Bittersweet. Within the past week, I think the word “bittersweet” has been added to every senior’s vocabulary. And honestly, I can’t help but feel the exact same way. After four years of adversity and challenges that everyone has heard of time and again, the Class of 2022 has done one hell of a job making this past year, and especially these past few weeks, both incredibly enjoyable and memorable. And while the anticipation for graduation slowly built, I’ve come to realize this “bittersweet” taste that most of us share originates from those special moments we all collectively hold. So, a quick thank you goes out to all of you soon-to-be graduates for a wonderful school year.

Now . . . how about we revisit some of these memories?

I, for one, will never forget the UNMATCHED school spirit we shared throughout all of the sports seasons. I wanted to take a second to congratulate some of my personal favorite teams to watch this year: The girls’ volleyball, soccer, cross-country and basketball teams all made deep playoff pushes and were extremely competitive. Thank you to the boys’ teams for participating.

Unfortunately, like some of our sports seasons, life can be an uphill battle. I am absolutely positive that every student here today has battled with their fair share of struggles and has overcome many obstacles. For instance, parents, I’m not sure if you’re aware of this, but every student at MDI High School is required to voyage countless miles to reach a restroom that isn’t locked and barricaded. And to be fair, those bathrooms are now open, but I’m pretty sure the vaping epidemic never stopped.

And this may not be the most popular thing to say in this environment, but everyone is a little rebellious from time to time, especially teenagers. I believe that high schoolers naturally butt heads with authority, and that’s OK. As long as you can have fun, stay safe and keep out of trouble, everything will work out in the end. Just a bit of advice to the juniors and underclassmen – if you guys ever feel like organizing a Senior Skip Day, make sure to run it by the administration beforehand. They’ll be super cool about it, and no one will get in trouble.

But in all seriousness, I hope everyone here is able to recognize and appreciate the real meaning of why we are gathered. Today is a day to celebrate the entire senior class and our vast individual and collective accomplishments. I hope each one of you is proud to close this chapter and move on to whatever you feel life has in store for you.

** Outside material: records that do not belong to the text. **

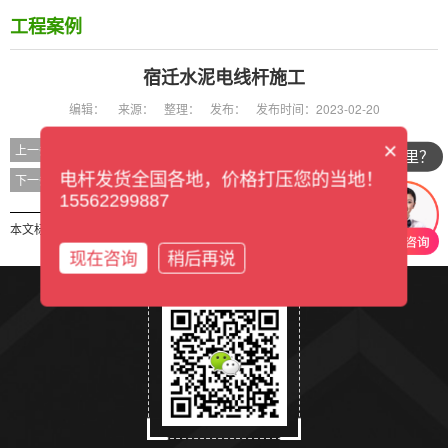
工程案例
宿迁水泥电线杆施工
编辑：
来源：
整理：
发布：
发布时间：2023-02-20
×
宿迁水泥电线杆施工
上一条
你们公司在哪里？
宿迁水泥电线杆施工
电杆发货全国各地，价格打压您的当地！
下一条
15562299887
本文标签：
现在咨询
稍后再说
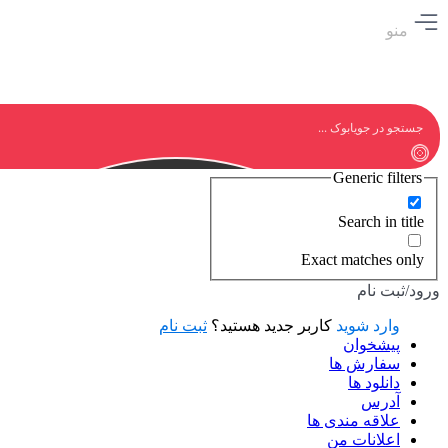
منو
Generic filters
Search in title
Exact matches only
ورود/ثبت نام
وارد شوید
کاربر جدید هستید؟
ثبت نام
پیشخوان
سفارش ها
دانلود ها
آدرس
علاقه مندی ها
اعلانات من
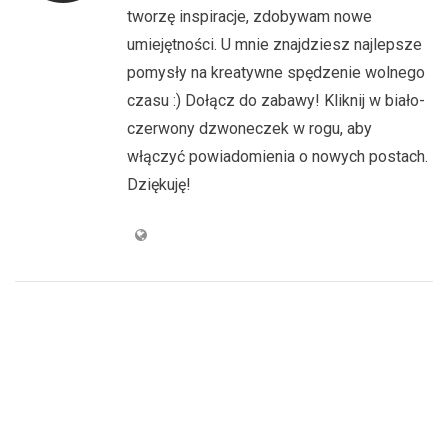
tworzę inspiracje, zdobywam nowe
umiejętności. U mnie znajdziesz najlepsze
pomysły na kreatywne spędzenie wolnego
czasu :) Dołącz do zabawy! Kliknij w biało-
czerwony dzwoneczek w rogu, aby
włączyć powiadomienia o nowych postach.
Dziękuję!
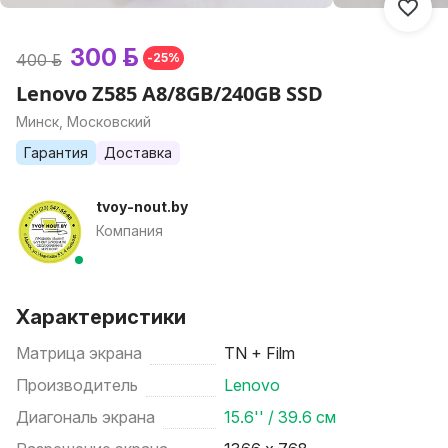
300 р.
400 р.
-25%
Lenovo Z585 A8/8GB/240GB SSD
Минск, Московский
Гарантия
Доставка
tvoy-nout.by
Компания
Характеристики
Матрица экрана
TN + Film
Производитель
Lenovo
Диагональ экрана
15.6'' / 39.6 см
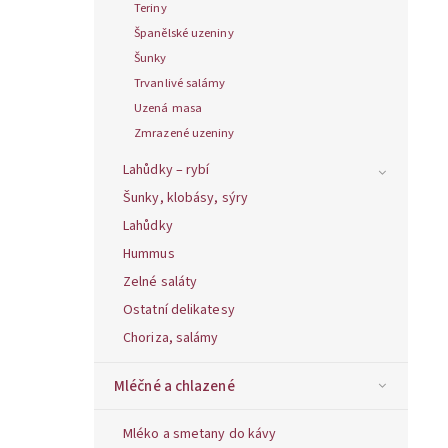
Teriny
Španělské uzeniny
Šunky
Trvanlivé salámy
Uzená masa
Zmrazené uzeniny
Lahůdky – rybí
Šunky, klobásy, sýry
Lahůdky
Hummus
Zelné saláty
Ostatní delikatesy
Choriza, salámy
Mléčné a chlazené
Mléko a smetany do kávy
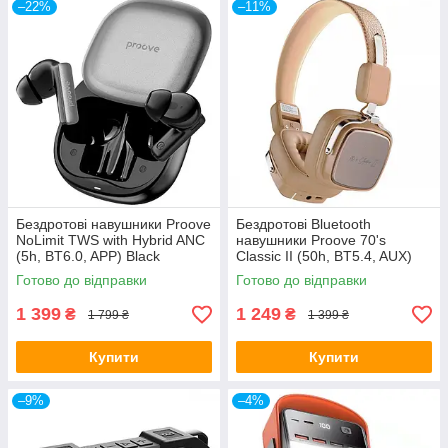
–22%
–11%
Бездротові навушники Proove
Бездротові Bluetooth
NoLimit TWS with Hybrid ANC
навушники Proove 70's
(5h, BT6.0, APP) Black
Classic II (50h, BT5.4, AUX)
Beige
Готово до відправки
Готово до відправки
1 399
1 249
₴
₴
1 799 ₴
1 399 ₴
Купити
Купити
–9%
–4%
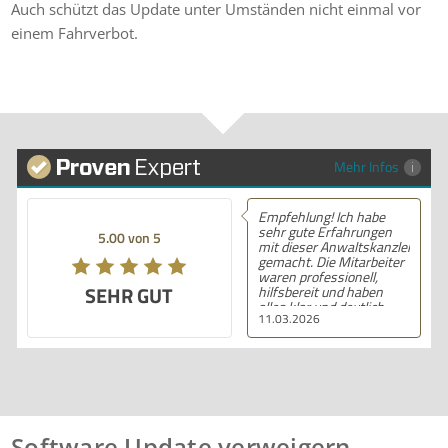
Auch schützt das Update unter Umständen nicht einmal vor
einem Fahrverbot.
Mehr Infos
Empfehlung! Ich habe
sehr gute Erfahrungen
5.00 von 5
mit dieser Anwaltskanzlei
gemacht. Die Mitarbeiter
waren professionell,
SEHR GUT
hilfsbereit und haben
alles klar und deutlich
11.03.2026
erklärt. Ich bin mit der
Beratung sehr zufrieden
und kann ihre
Dienstleistungen
wärmstens empfehlen.
Software Update verweigern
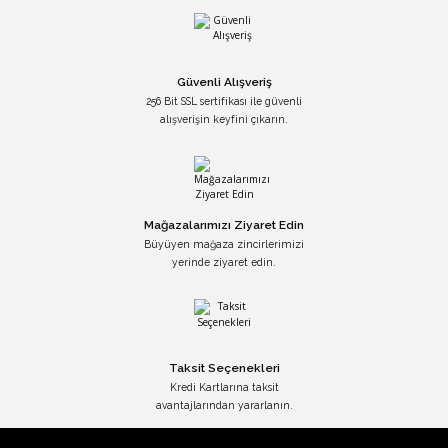
Güvenli Alışveriş
256 Bit SSL sertifikası ile güvenli
alışverişin keyfini çıkarın.
Mağazalarımızı Ziyaret Edin
Büyüyen mağaza zincirlerimizi
yerinde ziyaret edin.
Taksit Seçenekleri
Kredi Kartlarına taksit
avantajlarından yararlanın.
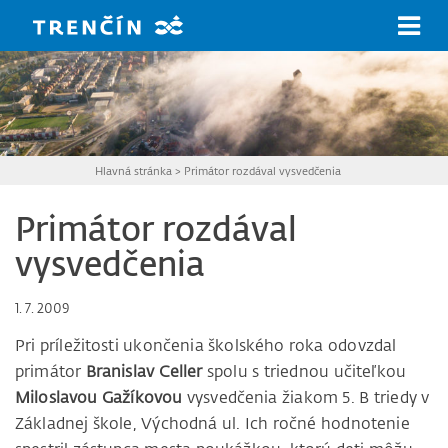
Prejsť na hlavný obsah
Hlavná stránka
>
Primátor rozdával vysvedčenia
Primátor rozdával
vysvedčenia
1. 7. 2009
Pri príležitosti ukončenia školského roka odovzdal
primátor
Branislav Celler
spolu s triednou učiteľkou
Miloslavou Gažíkovou
vysvedčenia žiakom 5. B triedy v
Základnej škole, Východná ul. Ich ročné hodnotenie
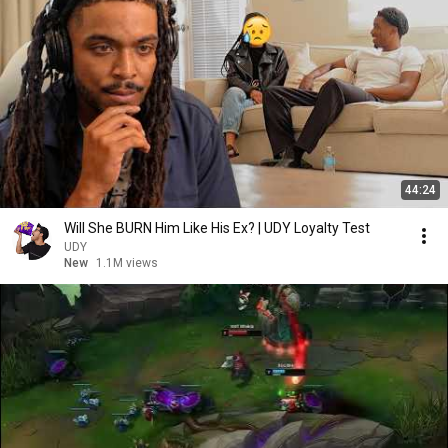
44:24
Will She BURN Him Like His Ex? | UDY Loyalty Test
UDY
New
1.1M views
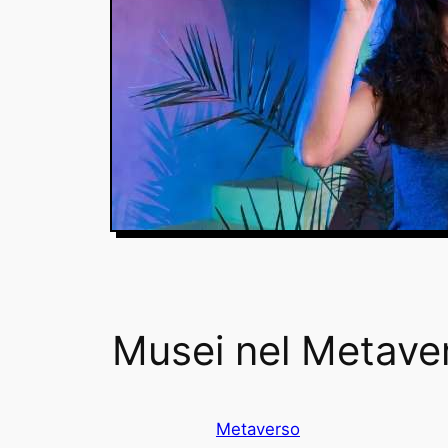
Musei nel Metave
Metaverso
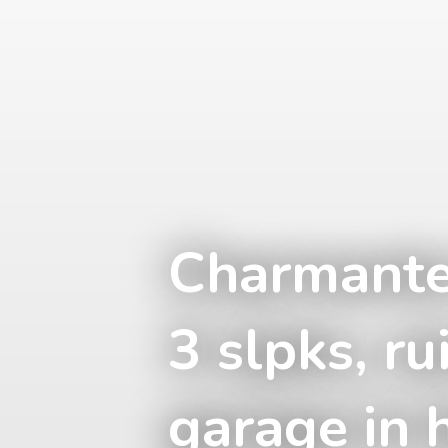
Charmante
3 slpks, ru
garage in h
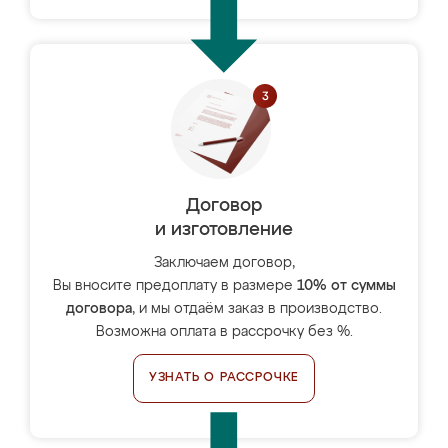
Договор
и изготовление
Заключаем договор,
Вы вносите предоплату в размере
10% от суммы
договора
, и мы отдаём заказ в производство.
Возможна оплата в рассрочку без %.
УЗНАТЬ О РАССРОЧКЕ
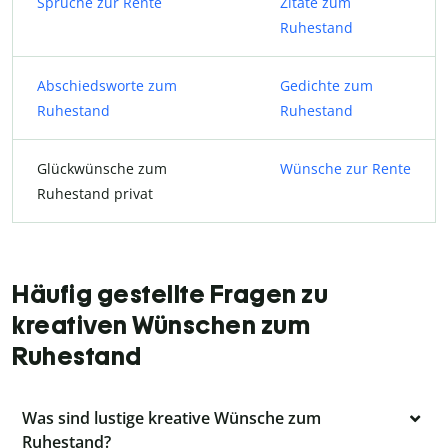
Sprüche zur Rente
Zitate zum
Ruhestand
Abschiedsworte zum
Gedichte zum
Ruhestand
Ruhestand
Glückwünsche zum
Wünsche zur Rente
Ruhestand privat
Häufig gestellte Fragen zu
kreativen Wünschen zum
Ruhestand
Was sind lustige kreative Wünsche zum
Ruhestand?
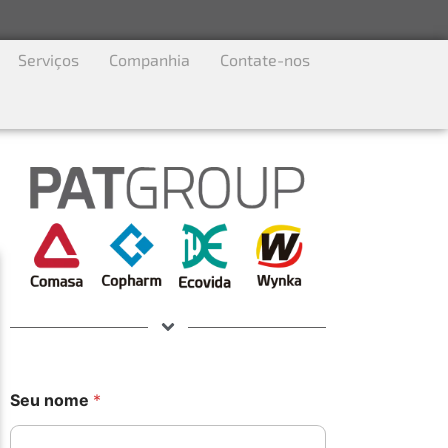
Serviços
Companhia
Contate-nos
Seu nome
*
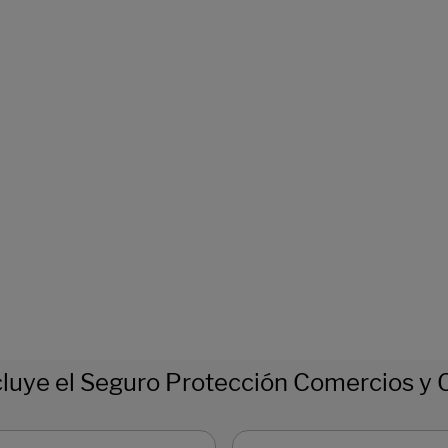
luye el Seguro Protección Comercios y 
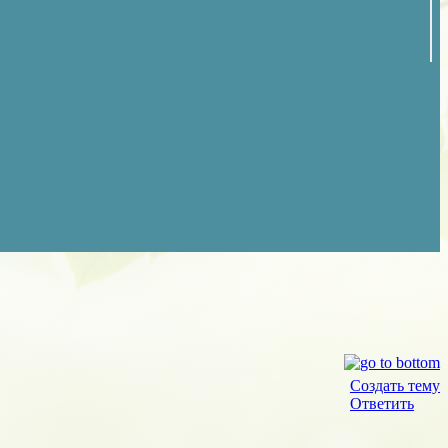
Создать тему
Ответить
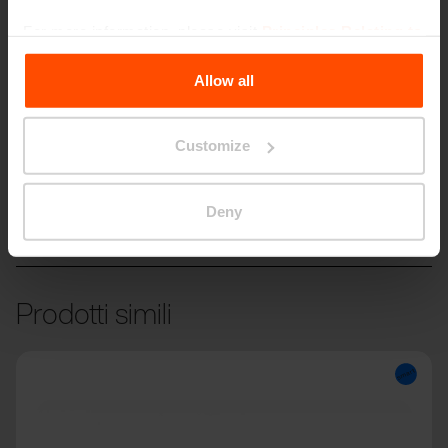
For more information, please visit
Principles Relating to
the Processing Personal Data
.
Allow all
Customize
VERA BABY
Bambini
Deny
Prodotti simili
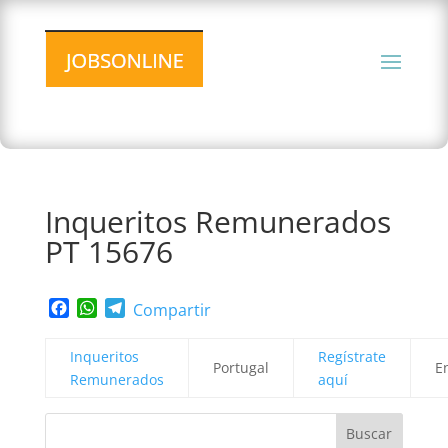
Inqueritos Remunerados
PT 15676
Facebook
WhatsApp
Telegram
Compartir
Inqueritos
Regístrate
Portugal
E
Remunerados
aquí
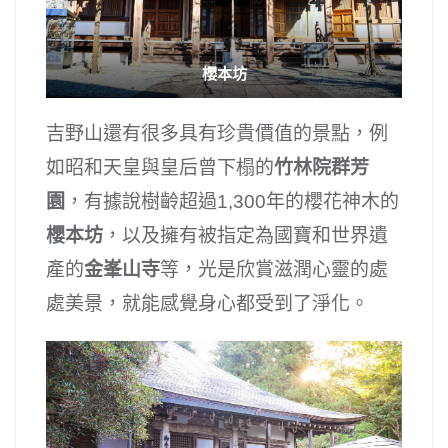
櫻本坊
吉野山還有很多具有珍貴價值的景點，例
如昭和天皇與皇后曾下榻的
竹林院群芳
園
，有據說樹齡超過1,300年的櫻花神木的
櫻本坊
，以及擁有被指定為國寶和世界遺
產的
金峯山寺
等，光是欣賞滋潤心靈的處
處美景，就能感覺身心都受到了淨化。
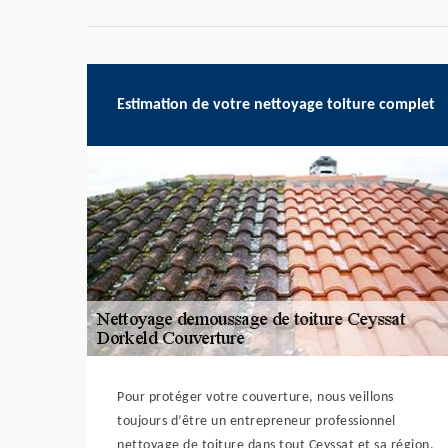
Estimation de votre nettoyage toiture complet
Pour protéger votre couverture, nous veillons
toujours d’être un entrepreneur professionnel
nettoyage de toiture dans tout Ceyssat et sa région.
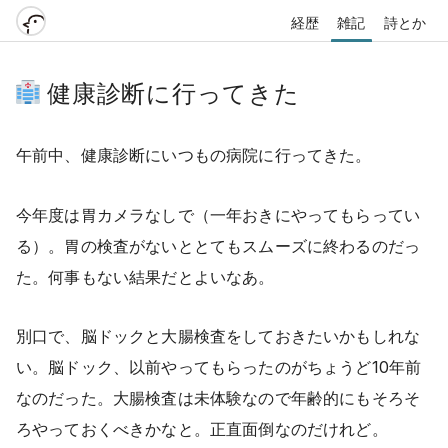
経歴
雑記
詩とか
健康診断に行ってきた
午前中、健康診断にいつもの病院に行ってきた。
今年度は胃カメラなしで（一年おきにやってもらってい
る）。胃の検査がないととてもスムーズに終わるのだっ
た。何事もない結果だとよいなあ。
別口で、脳ドックと大腸検査をしておきたいかもしれな
い。脳ドック、以前やってもらったのがちょうど10年前
なのだった。大腸検査は未体験なので年齢的にもそろそ
ろやっておくべきかなと。正直面倒なのだけれど。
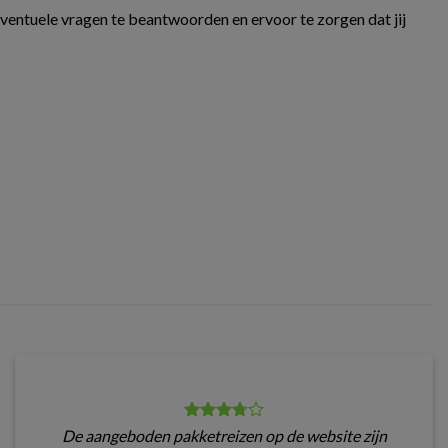
eventuele vragen te beantwoorden en ervoor te zorgen dat jij
De aangeboden pakketreizen op de website zijn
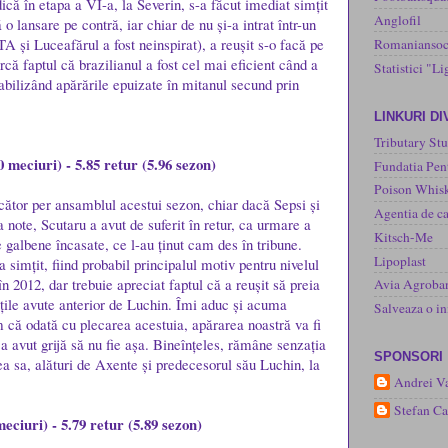
ică în etapa a VI-a, la Severin, s-a făcut imediat simțit
Anglofil
 o lansare pe contră, iar chiar de nu și-a intrat într-un
A și Luceafărul a fost neinspirat), a reușit s-o facă pe
Romaniansoc
că faptul că brazilianul a fost cel mai eficient când a
Statistici "Li
tabilizând apărările epuizate în mitanul secund prin
LINKURI D
Tributary Stu
0 meciuri) - 5.85 retur (5.96 sezon)
Fundatia Pen
Poison Whisk
cător per ansamblul acestui sezon, chiar dacă Sepsi și
Agentia de ca
 note, Scutaru a avut de suferit în retur, ca urmare a
Kitsch-Me
galbene încasate, ce l-au ținut cam des în tribune.
Lipoplast
a simțit, fiind probabil principalul motiv pentru nivelul
n 2012, dar trebuie apreciat faptul că a reușit să preia
Avia Agroba
ățile avute anterior de Luchin. Îmi aduc și acuma
Salveaza o 
că odată cu plecarea acestuia, apărarea noastră va fi
a avut grijă să nu fie așa. Bineînțeles, rămâne senzația
SPONSORI
a sa, alături de Axente și predecesorul său Luchin, la
Andrei Va
Stefan C
eciuri) - 5.79 retur (5.89 sezon)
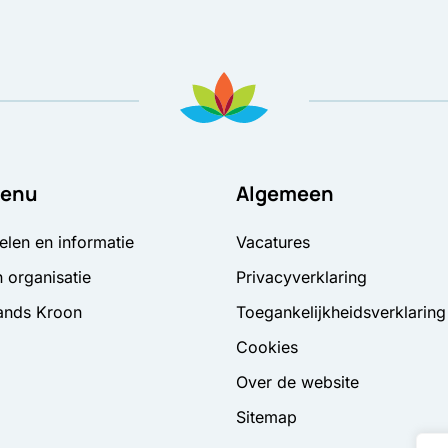
enu
Algemeen
elen en informatie
Vacatures
 organisatie
Privacyverklaring
ands Kroon
Toegankelijkheidsverklaring
Cookies
Over de website
Sitemap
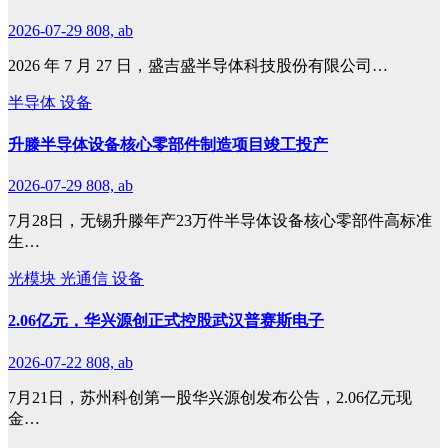
2026-07-29
808, ab
2026 年 7 月 27 日，盛吉盛半导体科技股份有限公司…
半导体
设备
升滕半导体设备核心零部件制造项目竣工投产
2026-07-29
808, ab
7月28日，无锡升滕年产23万件半导体设备核心零部件高标准
生…
光模块
光通信
设备
2.06亿元，华兴源创正式控股武汉普赛斯电子
2026-07-22
808, ab
7月21日，苏州科创第一股华兴源创发布公告，2.06亿元现
金…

Although it took me a while to realize it, Mount Desert Island is a special place with a lot of special people. You all have the capability to impact the world in whichever way you choose.

If there’s one thing you remember from this speech, make sure it’s that you should always work towards a better you and that progress isn’t linear. We all have qualities about ourselves or circumstances that don’t meet our personal satisfaction. But if you’re dedicated to making a change while knowing there are bound to be bumps in the road, you’ll be unstoppable.

With that being said, let’s walk that stage!